Text passage
Here’s the city’s basic priorities to weigh these goals:
More details on expansion
If we doubled the number of bikes and stations, the system would see more than triple the number of trips and double the user revenue, according to SDOT analysis. That’s because of the “network effect” that occurs as you expand the service area.
Basically, adding a new station to a network does not simply add one station of value to the system because it also adds value to all the existing stations, too. With each new destination added, all other stations add one more destination to their system’s reach.
It’s the same principal as light rail stations, but on a much more granular level. When U Link opens next month, Capitol Hill Station does not only add value to Capitol Hill. It also adds value to Beacon Hill and Rainier Valley stations that now have one-train access to Capitol Hill. Same with UW Station.
And same with bike share. When we add Fremont to the system for example, that’s not just good for those Fremont stations. Now stations on Capitol Hill or the U District have access to Fremont and become that much more useful than they are today.

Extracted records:
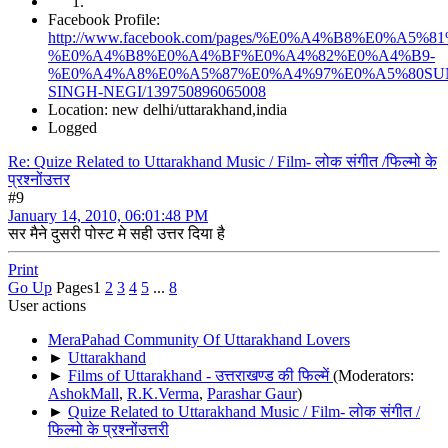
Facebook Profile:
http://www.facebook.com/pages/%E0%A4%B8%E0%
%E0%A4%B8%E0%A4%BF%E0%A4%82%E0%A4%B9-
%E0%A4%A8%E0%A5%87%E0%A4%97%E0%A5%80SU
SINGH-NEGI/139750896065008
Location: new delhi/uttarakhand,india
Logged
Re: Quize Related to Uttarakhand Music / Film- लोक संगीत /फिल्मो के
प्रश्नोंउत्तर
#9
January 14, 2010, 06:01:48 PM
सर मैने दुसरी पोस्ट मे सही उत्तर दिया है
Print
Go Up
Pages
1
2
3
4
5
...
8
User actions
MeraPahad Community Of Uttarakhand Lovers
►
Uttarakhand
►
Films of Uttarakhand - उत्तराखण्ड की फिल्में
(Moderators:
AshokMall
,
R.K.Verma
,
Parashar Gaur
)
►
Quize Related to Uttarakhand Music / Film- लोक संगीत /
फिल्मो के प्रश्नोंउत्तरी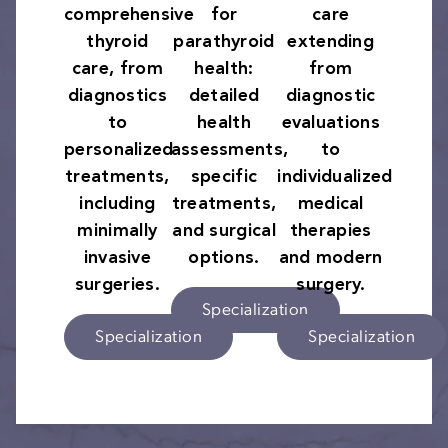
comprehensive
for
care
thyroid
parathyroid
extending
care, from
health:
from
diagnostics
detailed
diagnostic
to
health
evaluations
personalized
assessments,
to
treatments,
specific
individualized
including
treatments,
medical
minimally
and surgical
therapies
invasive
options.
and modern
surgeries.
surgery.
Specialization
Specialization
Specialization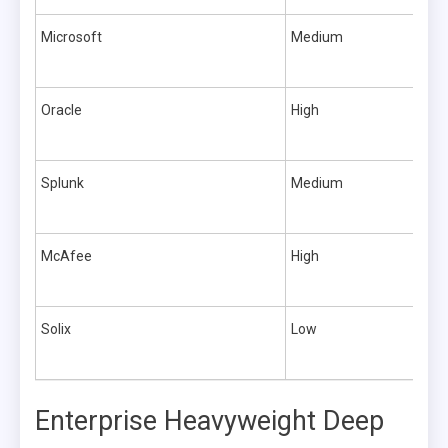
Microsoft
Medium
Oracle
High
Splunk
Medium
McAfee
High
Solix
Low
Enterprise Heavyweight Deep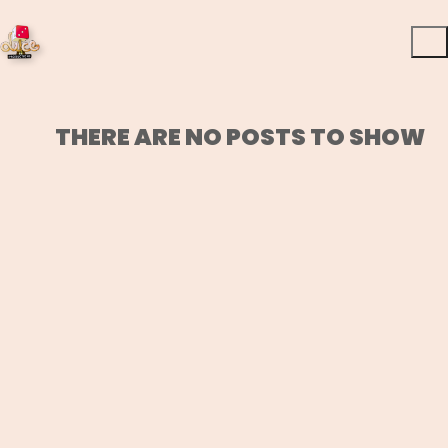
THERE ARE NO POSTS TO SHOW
* * *
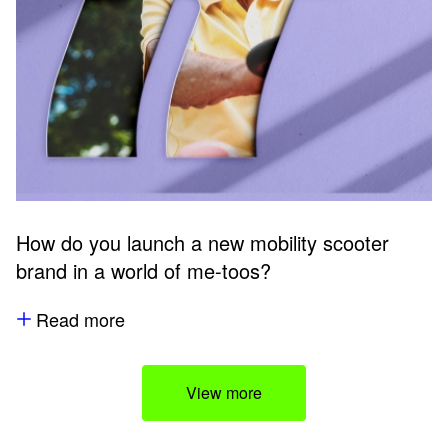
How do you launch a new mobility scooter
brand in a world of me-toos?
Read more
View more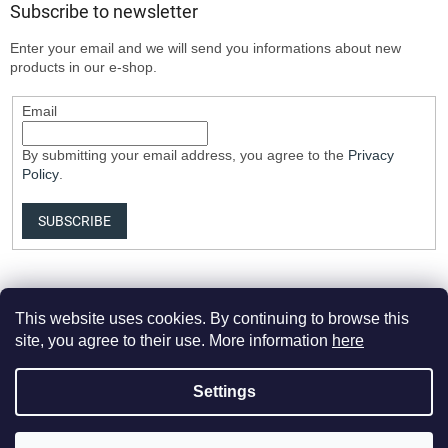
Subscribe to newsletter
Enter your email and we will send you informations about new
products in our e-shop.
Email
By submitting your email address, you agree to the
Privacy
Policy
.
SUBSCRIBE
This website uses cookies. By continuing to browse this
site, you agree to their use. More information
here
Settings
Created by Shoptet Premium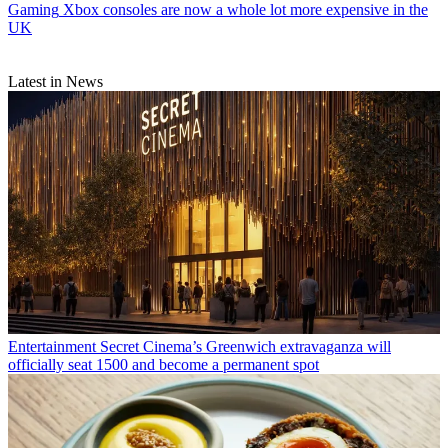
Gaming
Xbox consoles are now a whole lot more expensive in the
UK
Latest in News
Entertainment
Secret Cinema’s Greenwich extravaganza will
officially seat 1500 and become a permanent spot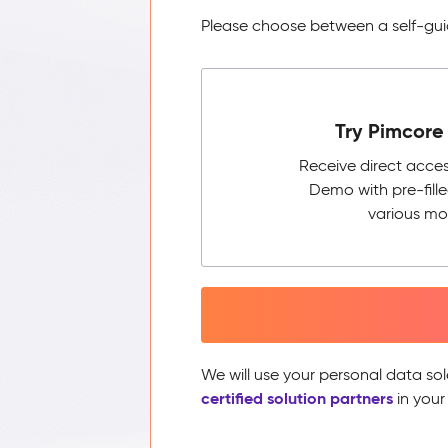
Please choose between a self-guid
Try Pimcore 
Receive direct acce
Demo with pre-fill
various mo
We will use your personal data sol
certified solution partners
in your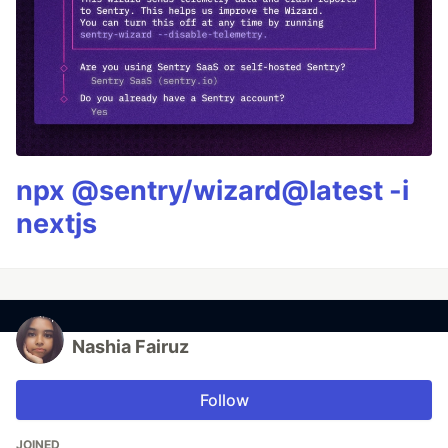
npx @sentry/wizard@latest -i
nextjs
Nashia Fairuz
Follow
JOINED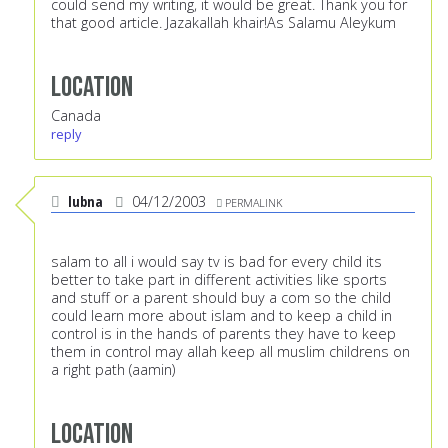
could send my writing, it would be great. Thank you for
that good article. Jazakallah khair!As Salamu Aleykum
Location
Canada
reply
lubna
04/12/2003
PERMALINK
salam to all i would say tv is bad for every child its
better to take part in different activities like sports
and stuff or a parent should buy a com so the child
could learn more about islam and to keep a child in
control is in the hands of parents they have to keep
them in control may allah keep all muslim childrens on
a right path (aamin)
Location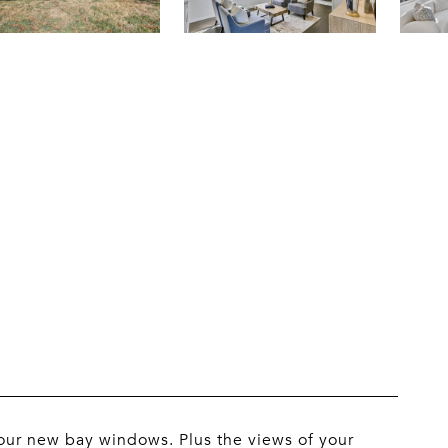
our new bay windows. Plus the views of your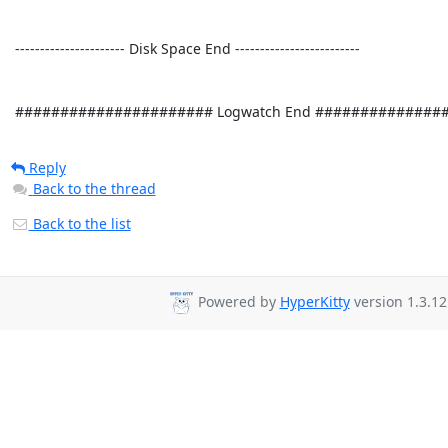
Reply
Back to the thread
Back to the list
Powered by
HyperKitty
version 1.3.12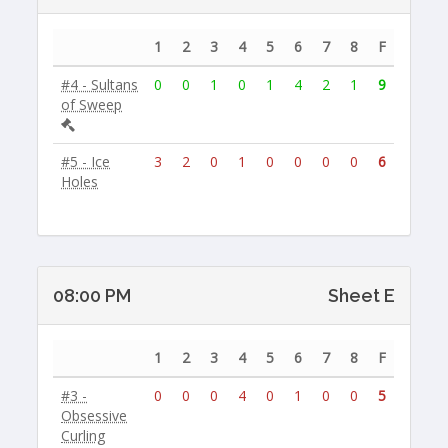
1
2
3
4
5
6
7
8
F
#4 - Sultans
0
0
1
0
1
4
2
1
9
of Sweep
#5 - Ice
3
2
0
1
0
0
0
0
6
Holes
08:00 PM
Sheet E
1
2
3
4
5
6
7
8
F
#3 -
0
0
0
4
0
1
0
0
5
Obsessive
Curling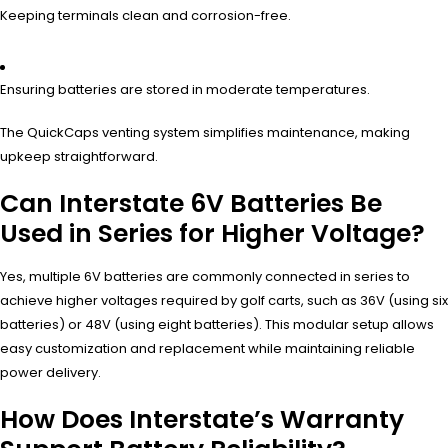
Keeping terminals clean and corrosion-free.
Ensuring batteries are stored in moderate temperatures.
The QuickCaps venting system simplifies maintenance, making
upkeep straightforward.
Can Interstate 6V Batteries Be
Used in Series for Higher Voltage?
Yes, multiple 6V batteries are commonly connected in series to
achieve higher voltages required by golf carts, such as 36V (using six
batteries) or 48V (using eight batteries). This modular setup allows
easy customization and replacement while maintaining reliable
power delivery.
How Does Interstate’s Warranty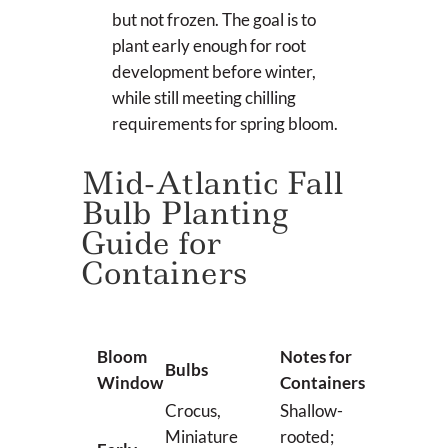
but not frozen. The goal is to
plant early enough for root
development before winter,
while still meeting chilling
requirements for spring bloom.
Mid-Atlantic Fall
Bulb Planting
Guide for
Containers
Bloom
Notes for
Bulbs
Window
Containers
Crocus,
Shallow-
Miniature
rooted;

Exercise brief
Write out the bike share passage word for word, beginning at "Basically, adding a" and stopping after "they are today.".

Exercise response
Basically, adding a new station to a network does not simply add one station of value to the system because it also adds value to all the existing stations, too. With each new destination added, all other stations add one more destination to their system’s reach.
It’s the same principal as light rail stations, but on a much more granular level. When U Link opens next month, Capitol Hill Station does not only add value to Capitol Hill. It also adds value to Beacon Hill and Rainier Valley stations that now have one-train access to Capitol Hill. Same with UW Station.
And same with bike share. When we add Fremont to the system for example, that’s not just good for those Fremont stations. Now stations on Capitol Hill or the U District have access to Fremont and become that much more useful than they are today.